R.J. Anderson: Book Book Book[info]rj_anderson on April 2nd, 2009 09:13 pm (UTC)
And now I have that part of Handel's Messiah running through my head... Thank you.
kristin[info]kristin_briana on April 2nd, 2009 09:57 pm (UTC)
:D I was thinking of the song "Arise, My Love" by Newsong. It's amazing, if you've never heard it. Makes me cry every time.
Julia Karr[info]juliakarr on April 2nd, 2009 11:08 pm (UTC)
This made me cry.
R.J. Anderson: Doctor Who - Five - Tegan Comfort[info]rj_anderson on April 3rd, 2009 12:51 am (UTC)
...thank you?

*guiltily hands you handkerchief*
Julia Karr[info]juliakarr on April 3rd, 2009 10:32 am (UTC)
yes - it was a good little cry...the kind that makes your heart smile.
(Anonymous) on April 2nd, 2009 11:28 pm (UTC)
Your Dad
Your Dad has been an example for a generation of young men who want to live for Christ.

Shawn Abigail
Risti: dance[info]risti on April 2nd, 2009 11:39 pm (UTC)
Thanks. I needed to read that. My Oma is in a similar stage of life - and just as ready for it - but I'm still struggling with not wanting to let her go.
Shoebox: why not dance[info]shoebox2 on April 2nd, 2009 11:43 pm (UTC)
Beautiful, thank you. It's amazing how really simple love is, isn't it? Despite all our efforts to complicate it.

Edited at 2009-04-02 11:44 pm (UTC)
lizzy_lyn: Psyche Opening the Golden Box[info]lizzy_lyn on April 3rd, 2009 12:36 am (UTC)
What great wording he's chosen.
R.J. Anderson: Books - Writing[info]rj_anderson on April 3rd, 2009 12:51 am (UTC)
Oh, sorry, that wasn't the wording he chose. Those were just my observations on it. I can see how it would look like that, though!
lizzy_lyn[info]lizzy_lyn on April 3rd, 2009 01:11 am (UTC)
Oh! Well, that would be good wording. :) I always thought "rise up, my love, my fair one, and come away" would be good.
I'll see your "wait..." and raise you a "bzuh?"[info]scionofgrace on April 3rd, 2009 02:21 am (UTC)
Awesome. Your father has right what so many of the world miss. Thanks for writing this.
Dichroic[info]dichroic on April 3rd, 2009 02:34 am (UTC)
Lovely. It's so nice to see when lives work out properly. When my grandmother died at 84, she also was ready; she was convinced she'd see my grandfather again and I take comfort from that (after all, why *wouldn't* a woman who'd lived over eight decades and been married for over five know more than I do about it all?)

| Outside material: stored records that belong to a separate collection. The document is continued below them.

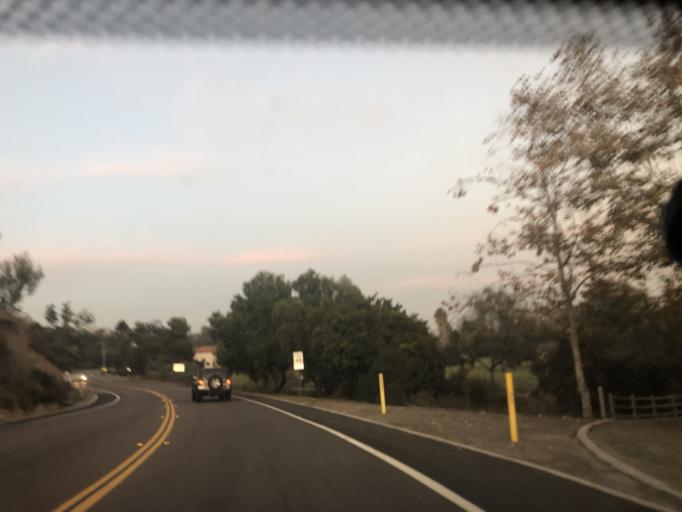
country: US
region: California
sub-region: San Diego County
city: Bonita
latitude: 32.6601
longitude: -117.0435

But now my uncle is dying of cancer at 60 and it's so different. He's not particularly scared to die, but is full of wrath because there is still so much more living he wants to do.
lady_schrapnell[info]lady_schrapnell on April 3rd, 2009 03:42 pm (UTC)
That's very lovely. What you said about his sitting quietly and with grace in a room full of conversation he can't follow is especially moving - I've no doubt he absorbs the important bits as well or better than those of us who use just the ears.

On my father's tombstone (erected over 30 years after his death!) is this from Yeats:

Strong sinew and soft flesh
Are foliage round the shaft
Before the arrowsmith
Has stripped it, and I pray
That I, all foliage gone,
May shoot into my joy.
R.J. Anderson: Bible - Isaiah Redeemed[info]rj_anderson on April 4th, 2009 09:36 pm (UTC)
That is very lovely indeed. Thanks for sharing it.